Tuesday, May 20, 2003

Is Iran next on the menu?

A budding coalition of conservative hawks, Jewish organizations and Iranian monarchists is pressing the White House to step up American efforts to bring about regime change in Iran.

For now, President Bush's official stance is to encourage the Iranian people to push the mullah regime aside themselves, but observers believe that the policy is not yet firm, and that has created an opportunity for activists. Neoconservatives advocating regime change in Tehran through diplomatic pressure — and even covert action — appear to be winning the debate within the administration, several knowledgeable observers said.

"There is a pact emerging between hawks in the administration, Jewish groups and Iranian supporters of Reza Pahlavi [the exiled son of the former shah of Iran] to push for regime change," said Pooya Dayanim, president of the Iranian-Jewish Public Affairs Committee in Los Angeles and a hawk on Iran.

Meanwhile, in Congress, Democrat Rep. Tom Lantos of California is sponsoring a resolution supporting the people of Iran against the regime. Republican Senator Sam Brownback of Kansas has introduced an amendment that would set aside $50 million to fund Iranian opposition television and radio stations in Los Angeles — most of which promote a restoration of the shah's monarchy — as well as human rights and pro-democracy groups.

Supporters of the shah's son, Pahlavi, have been supporting Brownback's amendment, know as the Iran Democracy Act. So has the main pro-Israel lobby, the American Israel Public Affairs Committee.


So the drumbeating begins.

An end to the threat of Islamic terrorism requires, not just the toppling of one state sponsor of terrorism in Iraq, but the toppling of the regime that is the Middle East's most active promoter of terrorism--and the most virulent center of the ideology behind Islamic terrorism: the theocracy that rules Iran.

The most recent evidence for the urgent need to confront Iran is the simmering conflict in southern Iraq. Post-war Iraq has been touted by the administration as an attempt to create a free, peaceful, and prosperous society as a model to be followed by dissidents in neighboring countries like Iran. But Iran also wants to turn Iraq into a model--a model for American humiliation and the triumph of Islamic fanaticism.

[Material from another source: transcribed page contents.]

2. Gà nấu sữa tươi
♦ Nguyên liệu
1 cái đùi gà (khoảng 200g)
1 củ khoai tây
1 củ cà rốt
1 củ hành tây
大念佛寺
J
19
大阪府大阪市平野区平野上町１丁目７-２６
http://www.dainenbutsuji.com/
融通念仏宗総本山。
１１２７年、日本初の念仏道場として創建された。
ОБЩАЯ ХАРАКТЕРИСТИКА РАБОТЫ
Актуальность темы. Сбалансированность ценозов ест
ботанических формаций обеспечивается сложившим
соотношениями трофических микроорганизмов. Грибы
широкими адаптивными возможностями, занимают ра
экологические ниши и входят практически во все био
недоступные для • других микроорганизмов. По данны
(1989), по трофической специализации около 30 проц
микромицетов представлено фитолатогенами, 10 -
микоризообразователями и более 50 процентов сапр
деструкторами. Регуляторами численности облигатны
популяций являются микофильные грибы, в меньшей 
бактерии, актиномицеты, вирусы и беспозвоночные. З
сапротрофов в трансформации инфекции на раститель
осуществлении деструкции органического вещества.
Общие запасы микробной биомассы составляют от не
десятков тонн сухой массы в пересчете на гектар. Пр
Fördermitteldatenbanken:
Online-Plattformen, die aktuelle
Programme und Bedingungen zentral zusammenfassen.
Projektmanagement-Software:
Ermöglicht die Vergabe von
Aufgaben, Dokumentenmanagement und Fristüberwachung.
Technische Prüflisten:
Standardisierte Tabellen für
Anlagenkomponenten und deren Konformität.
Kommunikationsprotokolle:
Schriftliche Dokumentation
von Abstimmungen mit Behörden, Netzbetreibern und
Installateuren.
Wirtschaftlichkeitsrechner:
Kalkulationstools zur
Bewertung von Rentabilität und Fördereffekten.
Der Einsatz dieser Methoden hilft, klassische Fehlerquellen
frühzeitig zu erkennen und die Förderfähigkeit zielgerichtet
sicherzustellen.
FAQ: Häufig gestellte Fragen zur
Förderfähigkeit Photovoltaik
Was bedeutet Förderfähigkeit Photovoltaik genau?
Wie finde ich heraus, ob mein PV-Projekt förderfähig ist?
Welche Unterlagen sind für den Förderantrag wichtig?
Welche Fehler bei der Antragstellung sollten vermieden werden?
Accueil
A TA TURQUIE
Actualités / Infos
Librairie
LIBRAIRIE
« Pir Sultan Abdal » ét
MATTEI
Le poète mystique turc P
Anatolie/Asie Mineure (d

The evidence of meticulous Iranian planning is everywhere. Note that Shiite demonstrators showed up just days after the fall of Baghdad carrying elaborate, professionally made banners proclaiming their theocratic agenda--with slogans printed in both Arabic and English, for the benefit of the Western media. This is not the work of poor, uneducated Iraqi peasants. It is the work of well-funded political operatives. Indeed, U.S. forces have already begun to capture Iranian agents in Iraq and believe that thousands more Iranian-backed fighters have flooded over the border in the past month.